Ingin sekali mengatakan kejujuran agar Vallena bisa lepas dari jeratan Ida, tetapi mana mungkin, bagaimanapun juga Ida adalah kakak kandung yang ia sayang dan hormati.

Mungkin dengan mengijinkan ia pergi menemui Sofi, adalah satu-satunya kesempatan untuk sedikit berbuat kebaikan pada Vallena.

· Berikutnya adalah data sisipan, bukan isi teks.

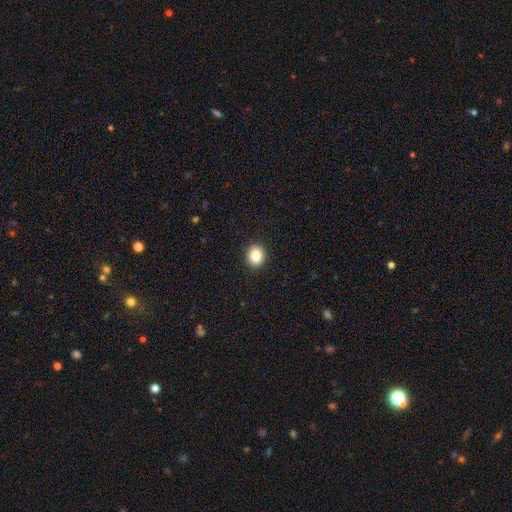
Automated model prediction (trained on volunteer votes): smooth 85%, star or artifact 9%, featured or disk 5%. Down the decision tree: how rounded — round (74%); merging — none (92%).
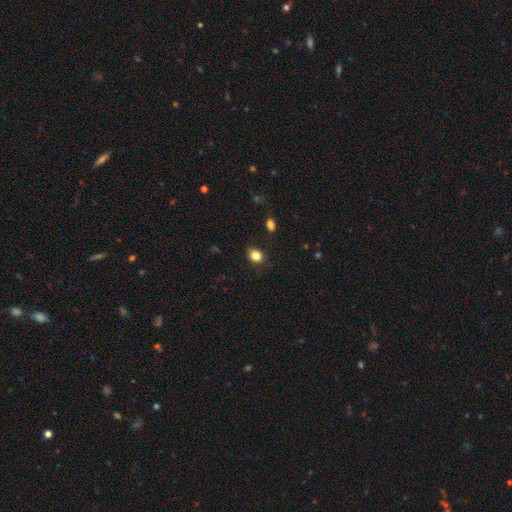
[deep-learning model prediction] Smooth or featured? Predicted: smooth (p=0.83). How rounded? Predicted: round (p=0.56). Merging? Predicted: none (p=0.84).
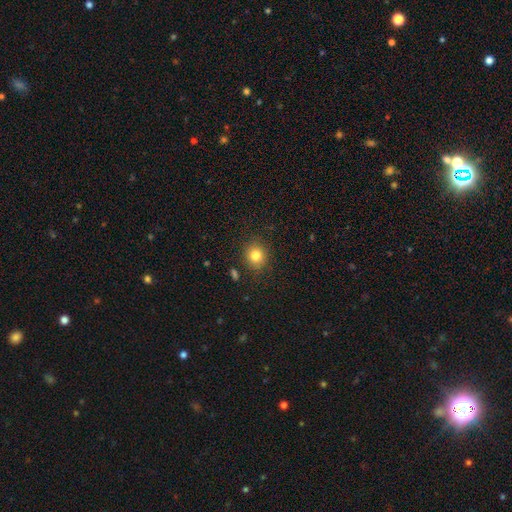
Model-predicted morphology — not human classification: Smooth or featured? Predicted: smooth (p=0.81). How rounded? Predicted: round (p=0.83). Merging? Predicted: none (p=0.86).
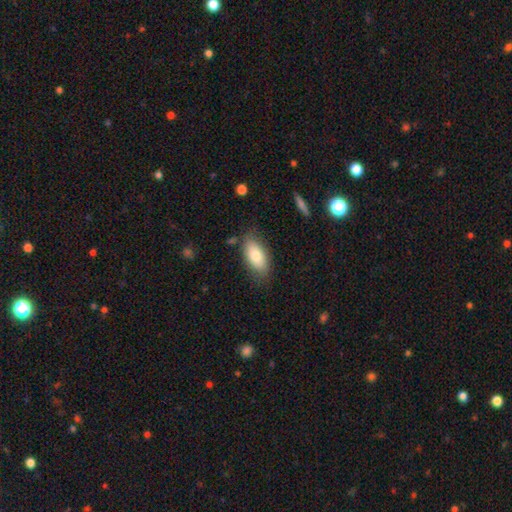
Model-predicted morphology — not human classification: Overall: smooth (79%). How rounded: in between (91%). Merging: none (77%).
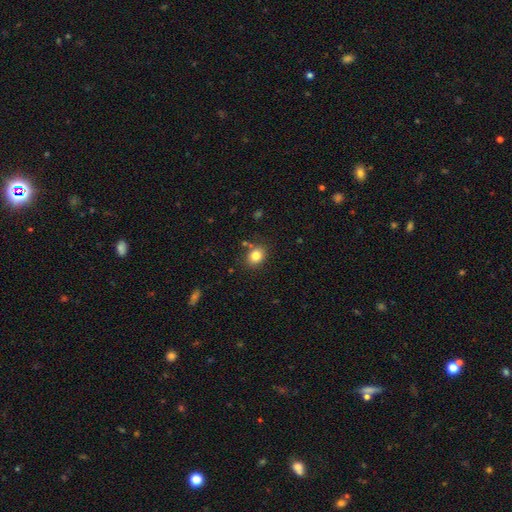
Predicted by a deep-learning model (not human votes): smooth 83%, star or artifact 10%, featured or disk 7%. Down the decision tree: how rounded — round (50%); merging — none (81%).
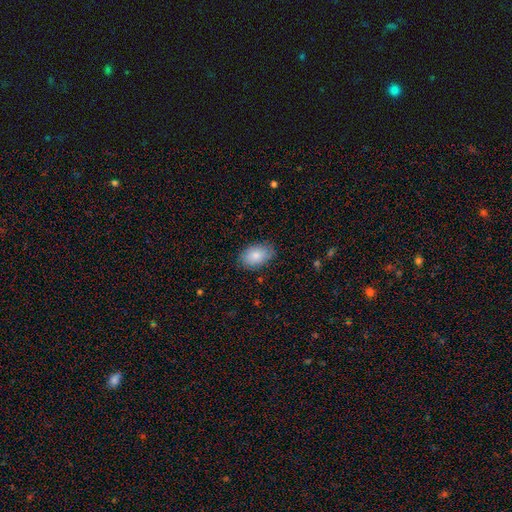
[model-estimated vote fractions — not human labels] smooth 84%, featured or disk 10%, star or artifact 7%. Down the decision tree: how rounded — in between (89%); merging — none (82%).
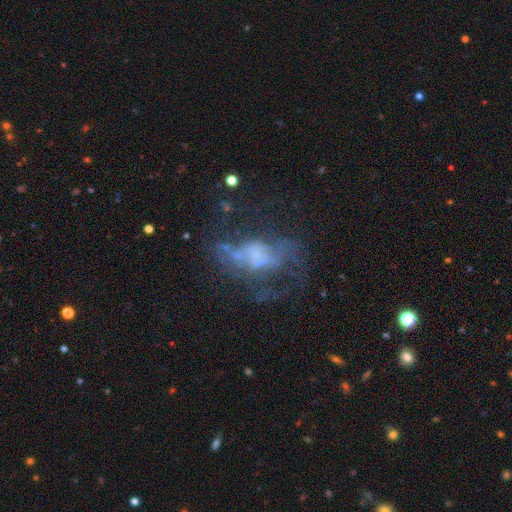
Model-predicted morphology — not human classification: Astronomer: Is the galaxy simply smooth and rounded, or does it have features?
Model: featured or disk — 61%.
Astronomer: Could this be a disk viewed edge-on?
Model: no — 94%.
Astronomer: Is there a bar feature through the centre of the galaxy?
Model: no — 78%.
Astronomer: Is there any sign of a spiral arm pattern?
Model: no — 72%.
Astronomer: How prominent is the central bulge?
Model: none — 43% (runner-up: small, 28%).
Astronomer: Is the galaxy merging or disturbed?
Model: major disturbance — 41% (runner-up: none, 34%).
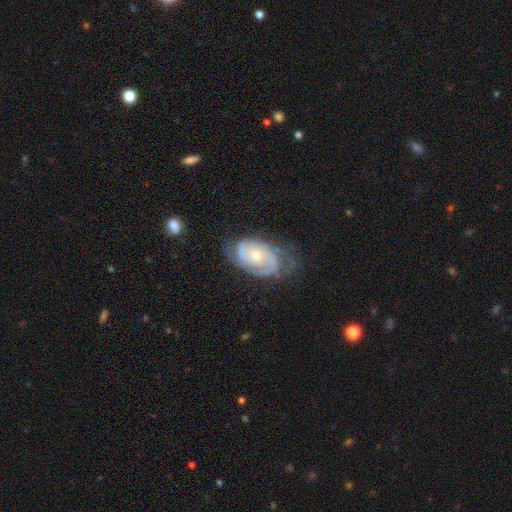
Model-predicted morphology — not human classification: smooth_or_featured: featured or disk (p=0.84) [alt: smooth p=0.10]
disk_edge_on: no (p=0.96) [alt: yes p=0.04]
bar: no (p=0.72) [alt: weak p=0.23]
has_spiral_arms: yes (p=0.95) [alt: no p=0.05]
spiral_winding: tight (p=0.60) [alt: medium p=0.32]
spiral_arm_count: 2 (p=0.46) [alt: can't tell p=0.24]
bulge_size: small (p=0.53) [alt: moderate p=0.43]
merging: none (p=0.62) [alt: minor disturbance p=0.25]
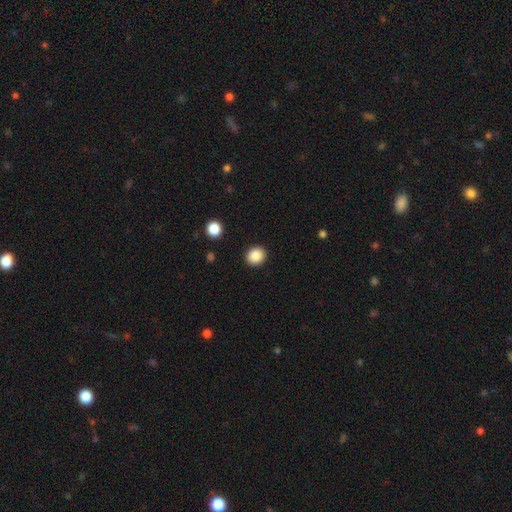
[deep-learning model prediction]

"Pergilah. Jangan terlalu lama, jangan sampai kau belum kembali saat nanti mommy-mu tiba."

Mata Vallena berseri, "Terima kasih, om!"

"Valle, pakailah mobilku. Kau sudah hapal jalanan Surabaya?" tanya Hesa.

Vallena terdiam. Ia biasanya memakai aplikasi map pada ponsel. Namun, kini ponselnya tak berada di tangan karena disimpan Ida.

Hesa mengangguk. Paham dengan kondisi keponakan.

"Ikutlah ke kamarku, kupinjamkan ponsel lamaku yang tak terpakai. Kau juga bisa memakai salah satu pakaianku di lemari. Tak mungkin bertemu kekasih berpenampilan lusuh begitu, bukan?"

Vallena mengulas senyum penuh keharuan. Berulang kali ia berterima kasih pada pamannya itu.

Sebuah asa kala itu terutas dalam rahsa, tak berapa lama lagi, ia akan menunaikan renjana² sanubarinya. Bertemu dengan sang belahan jiwa.

----

¹ Bak memakan buah simalakama : peribahasa yang berarti serba salah. Keadaan ketika seseorang harus memilih antara dua hal yang yang sulit untuk ditentukan

² Renjana : arti rasa hati yang kuat, perpaduan antara rindu dan cinta kasih.

----

Hello, Folks!

Sorry tak pernah menyapa akhir-akhir ini.

I've been struggling with my mental health ... but, don't worry, im fine 😁

Semoga kalian selalu sehat dan bahagia di sana!